(Data for the task)

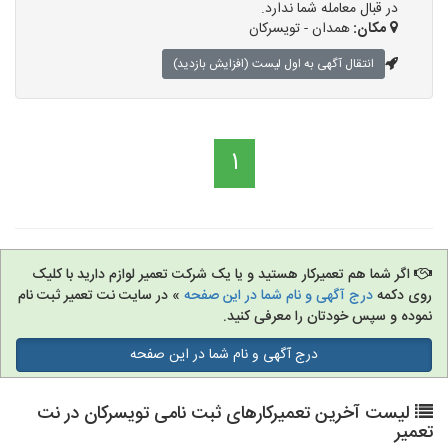
در قبال معامله شما ندارد.
مکان:
همدان - تویسرکان
انتقال آگهی به اول لیست (افزایش بازدید)
1
اگر شما هم تعمیرکار هستید و یا یک شرکت تعمیر لوازم دارید با کلیک
روی دکمه
درج آگهی و نام شما در این صفحه
» در سایت نت تعمیر ثبت نام
نموده و سپس خودتان را معرفی کنید.
درج آگهی و نام شما در این صفحه
لیست آخرین تعمیرکارهای ثبت نامی تویسرکان در نت
تعمیر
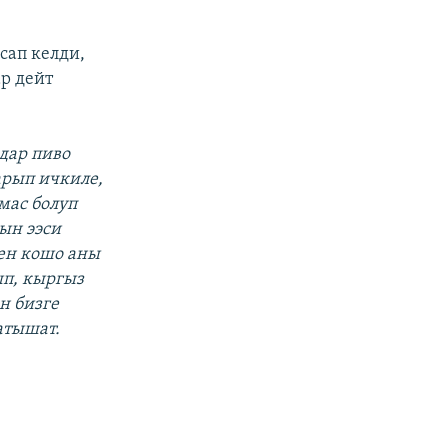
сап келди,
р дейт
дар пиво
арып ичкиле,
мас болуп
ын ээси
нен кошо аны
п, кыргыз
н бизге
атышат.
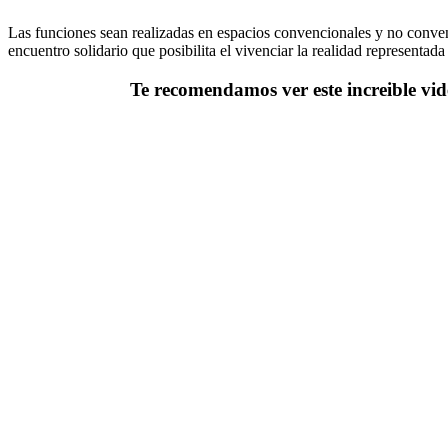
Las funciones sean realizadas en espacios convencionales y no convenci
encuentro solidario que posibilita el vivenciar la realidad representada
Te recomendamos ver este increible v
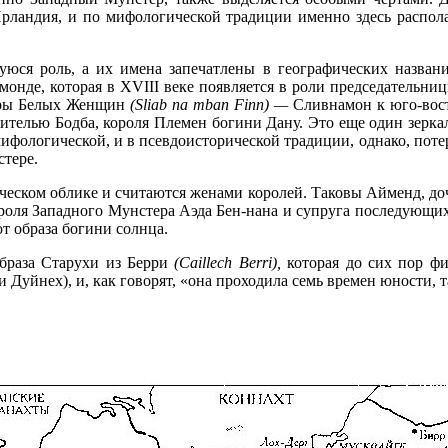
рландия, и по мифологической тра­диции именно здесь распол
юся роль, а их имена запечатлены в географических назван
монде, которая в
XVIII
веке появляется в роли председательни
Горы Белых Женщин
(
Sliab
na
mban
Finn
) —
Сливнамон к юго-вос
ителью Бодба, короля Племен богини Дану. Это еще один зерка
 мифологической, и в псевдоисторической традиции, однако, пот
стере.
еском обли­ке и считаются женами королей. Таковы Айменд, до
ороля Западного Мунстера Аэда Бен-нана и супруга последующих
от образа богини солнца.
браза Старухи из Берри
(
Caillech
Berri
),
которая до сих пор ф
 Дуйнех), и, как говорят, «она проходила семь времен юности, 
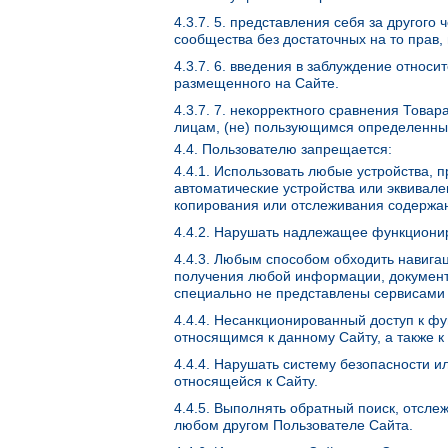
4.3.7. 5. представления себя за другого
сообщества без достаточных на то прав, 
4.3.7. 6. введения в заблуждение относи
размещенного на Сайте.
4.3.7. 7. некорректного сравнения Това
лицам, (не) пользующимся определенным
4.4. Пользователю запрещается:
4.4.1. Использовать любые устройства, 
автоматические устройства или эквивал
копирования или отслеживания содержа
4.4.2. Нарушать надлежащее функциони
4.4.3. Любым способом обходить навига
получения любой информации, документ
специально не представлены сервисами 
4.4.4. Несанкционированный доступ к ф
относящимся к данному Сайту, а также 
4.4.4. Нарушать систему безопасности и
относящейся к Сайту.
4.4.5. Выполнять обратный поиск, отсл
любом другом Пользователе Сайта.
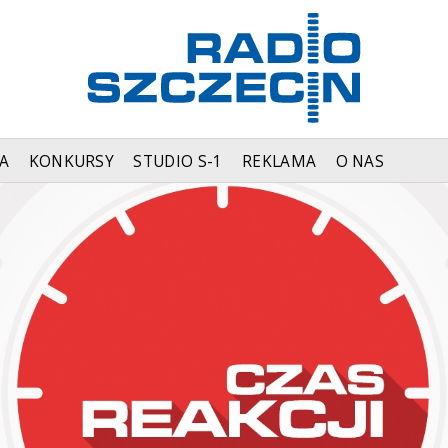
A
KONKURSY
STUDIO S-1
REKLAMA
O NAS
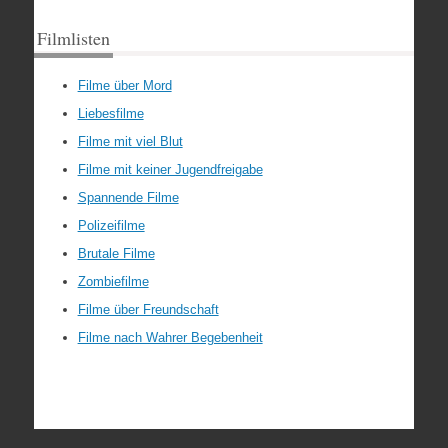
Filmlisten
Filme über Mord
Liebesfilme
Filme mit viel Blut
Filme mit keiner Jugendfreigabe
Spannende Filme
Polizeifilme
Brutale Filme
Zombiefilme
Filme über Freundschaft
Filme nach Wahrer Begebenheit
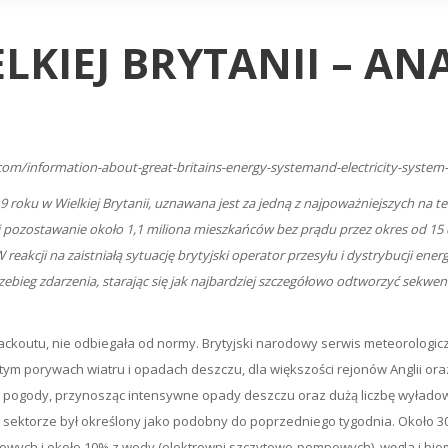
LKIEJ BRYTANII – AN
com/information-about-great-britains-energy-systemand-electricity-system
19 roku w Wielkiej Brytanii, uznawana jest za jedną z najpoważniejszych na 
ozostawanie około 1,1 miliona mieszkańców bez prądu przez okres od 15 
 reakcji na zaistniałą sytuację brytyjski operator przesyłu i dystrybucji ener
ebieg zdarzenia, starając się jak najbardziej szczegółowo odtworzyć sekwen
lackoutu, nie odbiegała od normy. Brytyjski narodowy serwis meteorologic
 w tym porywach wiatru i opadach deszczu, dla większości rejonów Anglii or
 pogody, przynosząc intensywne opady deszczu oraz dużą liczbę wyłado
torze był określony jako podobny do poprzedniego tygodnia. Około 30% p
owych i około 10% z wody (elektrowni szczytowo-pompowych), węgla i bioma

(End Data for the task)

Reproduce every line of text in these records word for word, from the first record through the last. Leave the pictures out of your answer.

در قبال معامله شما ندارد.
مکان:
همدان - تویسرکان
انتقال آگهی به اول لیست (افزایش بازدید)
1
اگر شما هم تعمیرکار هستید و یا یک شرکت تعمیر لوازم دارید با کلیک
روی دکمه
درج آگهی و نام شما در این صفحه
» در سایت نت تعمیر ثبت نام
نموده و سپس خودتان را معرفی کنید.
درج آگهی و نام شما در این صفحه
لیست آخرین تعمیرکارهای ثبت نامی تویسرکان در نت
تعمیر
сап келди,
р дейт
дар пиво
арып ичкиле,
мас болуп
ын ээси
нен кошо аны
п, кыргыз
н бизге
атышат.
Las funciones sean realizadas en espacios convencionales y no convenci
encuentro solidario que posibilita el vivenciar la realidad representada
Te recomendamos ver este increible v
рландия, и по мифологической тра­диции именно здесь распол
юся роль, а их имена запечатлены в географических назван
монде, которая в
XVIII
веке появляется в роли председательни
Горы Белых Женщин
(
Sliab
na
mban
Finn
) —
Сливнамон к юго-вос
ителью Бодба, короля Племен богини Дану. Это еще один зерка
 мифологической, и в псевдоисторической традиции, однако, пот
стере.
еском обли­ке и считаются женами королей. Таковы Айменд, до
ороля Западного Мунстера Аэда Бен-нана и супруга последующих
от образа богини солнца.
браза Старухи из Берри
(
Caillech
Berri
),
которая до сих пор ф
 Дуйнех), и, как говорят, «она проходила семь времен юности, 
4.3.7. 5. представления себя за другого
сообщества без достаточных на то прав, 
4.3.7. 6. введения в заблуждение относи
размещенного на Сайте.
4.3.7. 7. некорректного сравнения Това
лицам, (не) пользующимся определенным
4.4. Пользователю запрещается:
4.4.1. Использовать любые устройства, 
автоматические устройства или эквивал
копирования или отслеживания содержа
4.4.2. Нарушать надлежащее функциони
4.4.3. Любым способом обходить навига
получения любой информации, документ
специально не представлены сервисами 
4.4.4. Несанкционированный доступ к ф
относящимся к данному Сайту, а также 
4.4.4. Нарушать систему безопасности и
относящейся к Сайту.
4.4.5. Выполнять обратный поиск, отсл
любом другом Пользователе Сайта.
A
KONKURSY
STUDIO S-1
REKLAMA
O NAS
Filmlisten
Filme über Mord
Liebesfilme
Filme mit viel Blut
Filme mit keiner Jugendfreigabe
Spannende Filme
Polizeifilme
Brutale Filme
Zombiefilme
Filme über Freundschaft
Filme nach Wahrer Begebenheit
LKIEJ BRYTANII – AN
com/information-about-great-britains-energy-systemand-electricity-system
19 roku w Wielkiej Brytanii, uznawana jest za jedną z najpoważniejszych na 
ozostawanie około 1,1 miliona mieszkańców bez prądu przez okres od 15 
 reakcji na zaistniałą sytuację brytyjski operator przesyłu i dystrybucji ener
ebieg zdarzenia, starając się jak najbardziej szczegółowo odtworzyć sekwen
lackoutu, nie odbiegała od normy. Brytyjski narodowy serwis meteorologic
 w tym porywach wiatru i opadach deszczu, dla większości rejonów Anglii or
 pogody, przynosząc intensywne opady deszczu oraz dużą liczbę wyłado
torze był określony jako podobny do poprzedniego tygodnia. Około 30% p
owych i około 10% z wody (elektrowni szczytowo-pompowych), węgla i bioma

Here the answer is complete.